_Records supplied_.

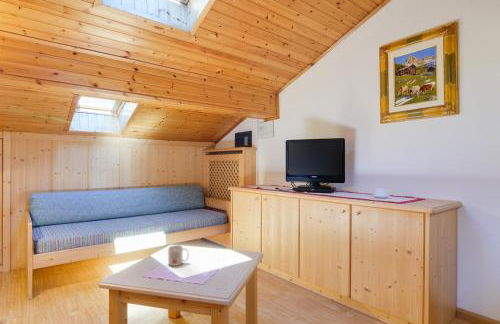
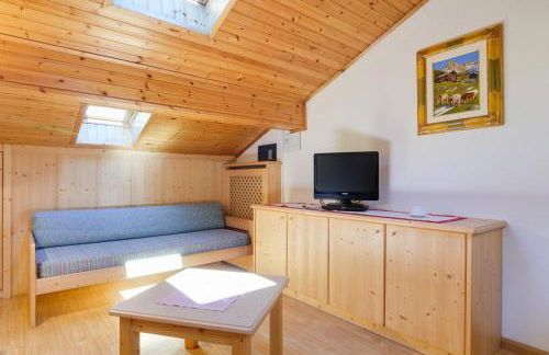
- mug [167,244,189,267]
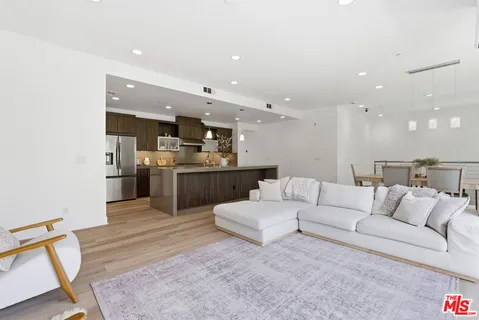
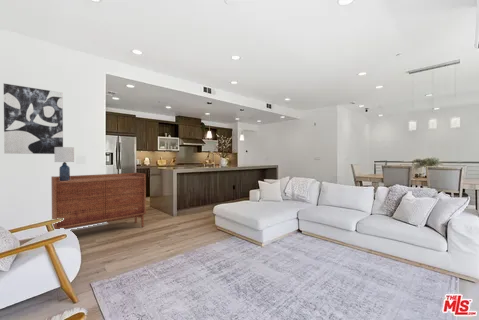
+ lamp [54,146,75,181]
+ sideboard [50,172,147,230]
+ wall art [3,83,64,155]
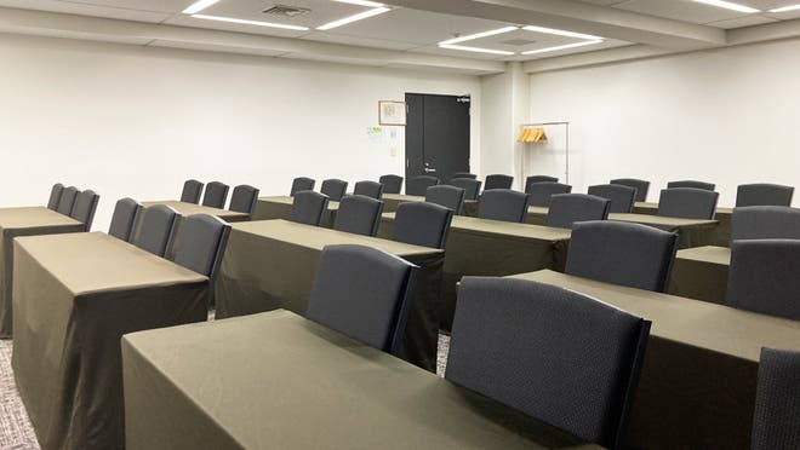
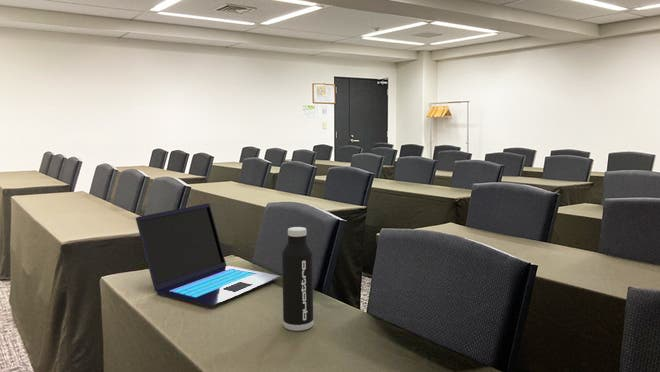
+ laptop [135,202,281,308]
+ water bottle [281,226,314,332]
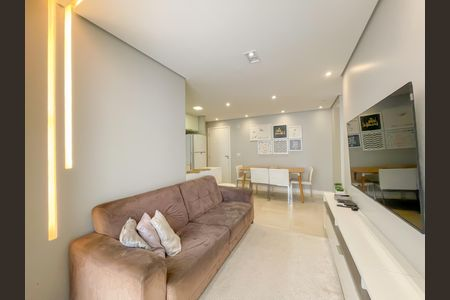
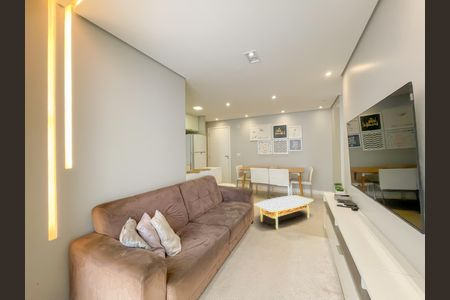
+ coffee table [253,194,315,230]
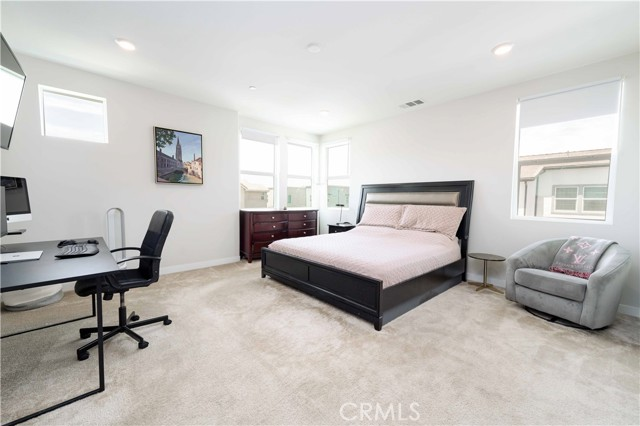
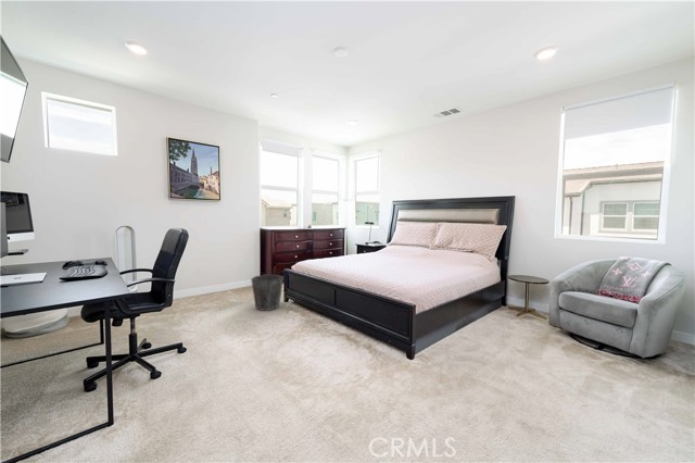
+ waste bin [250,274,285,312]
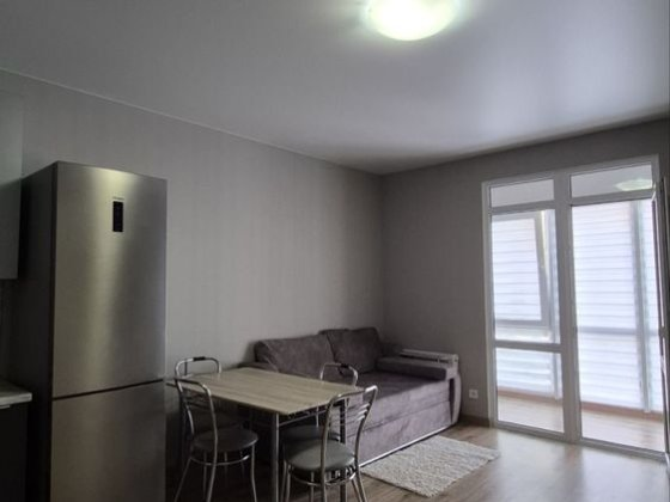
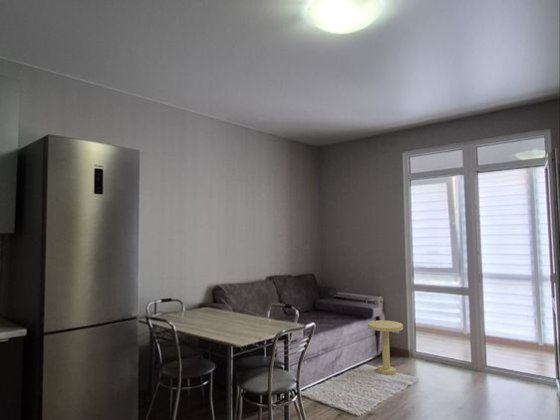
+ side table [367,319,404,376]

_Your goal_. The total of lines in the data that contain "table" is all you should give.

_Solved exercise_. 2